Lavrov and Kerry discuss coalition against ISIS in Vienna

U.S. Secretary of State John Kerry (L) meets with Russian Foreign Minister Sergey Lavrov at a hotel in Vienna, Austria June 30, 2015. Source: Reuters

U.S. Secretary of State John Kerry (L) meets with Russian Foreign Minister Sergey Lavrov at a hotel in Vienna, Austria June 30, 2015. Source: Reuters

The fight against terrorism in the Middle East was the main subject of discussion between Russian Foreign Minister Sergei Lavrov and U.S. Secretary of State John Kerry in Vienna on June 30. Having exchanged "concrete opinions," the ministers decided that consolidation is needed to effectively fight the Islamic State. However, some experts say that the two countries are not prepared for this.

A meeting between Russian Foreign Minister Sergei Lavrov and U.S. Secretary of State John Kerry was held on Tuesday, June 30 in Vienna. The central issue of this year's fourth meeting between the ministers was counteraction to the Islamic State in the Middle East.

The meeting had been organized by the leaders of Russia and the U.S., and as Lavrov had said earlier, its objective would be to exchange opinions on how "to unite the efforts of our two countries and other countries in the region more effectively" in the fight against Islamic State extremists.

Lavrov had also stated that in Vienna the Russian side intended to avoid rhetorical questions and be concrete and "push for joint practical actions." One of the proposals that the Russian Minister had expressed prior to the talks was the creation of a coalition composed of regional and non-regional players.


A questionable coalition

After more than two hours of talks, the exchange of "concrete opinions" had taken place, said Lavrov.
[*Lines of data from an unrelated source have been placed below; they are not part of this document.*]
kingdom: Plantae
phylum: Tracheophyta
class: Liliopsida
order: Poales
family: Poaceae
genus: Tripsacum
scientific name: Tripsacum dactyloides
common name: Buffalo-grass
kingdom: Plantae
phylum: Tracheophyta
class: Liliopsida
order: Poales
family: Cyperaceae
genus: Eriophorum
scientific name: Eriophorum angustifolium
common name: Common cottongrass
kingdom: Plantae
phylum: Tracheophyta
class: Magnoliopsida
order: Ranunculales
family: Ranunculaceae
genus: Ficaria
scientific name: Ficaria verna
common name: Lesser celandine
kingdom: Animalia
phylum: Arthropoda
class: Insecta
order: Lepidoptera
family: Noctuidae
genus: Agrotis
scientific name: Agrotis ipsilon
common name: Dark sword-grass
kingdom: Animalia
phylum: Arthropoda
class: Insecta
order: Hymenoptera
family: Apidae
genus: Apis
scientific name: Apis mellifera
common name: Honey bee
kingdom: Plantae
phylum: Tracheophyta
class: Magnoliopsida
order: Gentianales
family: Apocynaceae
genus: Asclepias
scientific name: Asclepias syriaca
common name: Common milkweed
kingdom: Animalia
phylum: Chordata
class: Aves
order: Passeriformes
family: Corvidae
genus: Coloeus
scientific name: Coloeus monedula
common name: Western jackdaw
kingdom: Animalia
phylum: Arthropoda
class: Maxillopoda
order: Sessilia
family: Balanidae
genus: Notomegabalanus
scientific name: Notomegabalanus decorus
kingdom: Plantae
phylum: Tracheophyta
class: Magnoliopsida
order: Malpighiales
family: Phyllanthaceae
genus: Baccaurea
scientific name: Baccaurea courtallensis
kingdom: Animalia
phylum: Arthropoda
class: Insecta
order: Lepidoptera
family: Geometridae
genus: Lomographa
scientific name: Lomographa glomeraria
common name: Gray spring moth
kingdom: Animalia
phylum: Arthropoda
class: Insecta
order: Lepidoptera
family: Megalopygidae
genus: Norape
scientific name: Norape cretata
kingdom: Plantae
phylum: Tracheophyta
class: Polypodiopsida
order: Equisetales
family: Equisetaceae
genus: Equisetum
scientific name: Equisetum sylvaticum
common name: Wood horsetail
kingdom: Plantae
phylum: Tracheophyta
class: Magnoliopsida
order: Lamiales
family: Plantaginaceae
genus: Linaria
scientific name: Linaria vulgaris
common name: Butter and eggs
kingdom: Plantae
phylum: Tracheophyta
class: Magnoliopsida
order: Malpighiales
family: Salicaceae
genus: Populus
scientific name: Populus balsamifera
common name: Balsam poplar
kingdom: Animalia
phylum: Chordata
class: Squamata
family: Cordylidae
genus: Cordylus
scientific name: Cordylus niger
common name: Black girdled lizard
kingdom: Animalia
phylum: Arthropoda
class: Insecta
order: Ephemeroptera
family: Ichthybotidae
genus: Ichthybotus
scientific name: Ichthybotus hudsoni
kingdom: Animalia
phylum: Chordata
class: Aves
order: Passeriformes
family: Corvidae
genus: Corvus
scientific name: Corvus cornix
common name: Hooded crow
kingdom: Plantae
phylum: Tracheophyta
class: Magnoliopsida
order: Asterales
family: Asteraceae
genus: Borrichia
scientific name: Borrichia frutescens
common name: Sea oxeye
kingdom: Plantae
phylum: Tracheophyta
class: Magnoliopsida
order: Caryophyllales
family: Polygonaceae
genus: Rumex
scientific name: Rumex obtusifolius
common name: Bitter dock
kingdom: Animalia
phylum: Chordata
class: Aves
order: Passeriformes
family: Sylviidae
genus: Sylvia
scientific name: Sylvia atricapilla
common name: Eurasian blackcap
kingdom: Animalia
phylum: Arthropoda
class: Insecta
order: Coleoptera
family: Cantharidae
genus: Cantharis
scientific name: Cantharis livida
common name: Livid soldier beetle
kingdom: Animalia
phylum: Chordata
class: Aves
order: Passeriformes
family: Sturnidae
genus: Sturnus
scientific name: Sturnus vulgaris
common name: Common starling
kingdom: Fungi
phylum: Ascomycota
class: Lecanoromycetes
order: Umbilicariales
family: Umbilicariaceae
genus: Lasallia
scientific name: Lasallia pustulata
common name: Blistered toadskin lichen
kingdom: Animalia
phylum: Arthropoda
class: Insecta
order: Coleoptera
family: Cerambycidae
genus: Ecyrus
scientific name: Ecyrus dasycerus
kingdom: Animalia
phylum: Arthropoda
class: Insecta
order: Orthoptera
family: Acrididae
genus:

Kerry agreed that "the situation in the region requires more active measures.” As had been expected, both ministers discussed ways of consolidating "all those who believe that ISIS is an absolute evil" and agreed to stop using questionable militant groups for tactical purposes.

However, it is not clear which "concrete" measures were agreed on. But in the view of Vitaly Naumkin, the director of the Middle East Institute at the Russian Academy of Sciences, the fact alone that the Russian and American presidents are sending their foreign ministers to talk about the issue is "a step forward."

"It means that there is mutual understanding, a common interest, which doesn't exist concerning Ukraine," Naumkin says.

Yet, it is very difficult to figure out what both sides are proposing. The first impediment is the U.S.'s reluctance to cooperate with the Syrian government and the second is either governments' lack of resolve to begin a political dialogue, remarks Naumkin, citing a recent statement made by Syrian Foreign Minister Walid Muallem in Moscow.

The distrust on the Syrian side was on display the day before the meeting in Vienna when Muallem held talks with Lavrov and Russian President Vladimir Putin in Moscow. There Muallem said that, "the Americans are demanding a political solution but at the same time are allotting billions of dollars in the support of terrorists," referring to the various groups fighting in opposition to the official Syrian government, several of which Washington supports with non-lethal aid and training.

Additionally, the conflict between the authorities in Damascus and Turkey, which is demanding the resignation of the Syrian government, is casting doubts on the possibility of forming a coalition in the region.


A missed opportunity

Experts are unsure whether to expect concrete action in the fight against ISIS in the short term. The process of consolidation may become a long or a short-term one, notes Naumkin, since ISIS is advancing quickly and "this could push the disagreeing sides to embrace each other."

Other analysts interviewed by RBTH do not believe in the coalition. The coalition already exists - it is the U.S. and its satellites, and it is not working, says Alexei Mukhin, a political analyst and the general director of the independent Center for Political Information. "On the contrary, experts are noticing that it was the coalition's actions that had led to the expansion of ISIS's control over various territories," Mukhin said.

Deputy Dean of the World Economy and World Policy Department at the Higher School of Economics Andrei Suzdaltsev believes that while sanctions are in effect against Russia, it will never enter any coalition. In his words, ISIS is a consequence of America's policy in the Middle East. But to destroy it, America does not have enough strength.

"The anti-terrorist fight announced by Washington in 2001 was a complete failure," says Suzdaltsev. "But in those years America was fighting the underground, now it is fighting a terrorist state.”

Experts believe that schemes such as air raids and targeted strikes have also been unsuccessful. "The moment in which they could have worked is gone," says Mukhin. "Most likely the talks (between Lavrov and Kerry) were about the consolidated efforts against the mobilization of ISIS volunteers in various countries," adding that it is necessary to impose an economic blockade on ISIS. "While certain countries continue buying oil from ISIS, while weapons are flowing into ISIS territory, unfortunately it will be impossible to stop its expansion,” says Mukhin. “Perhaps this is what Kerry and Lavrov talked about."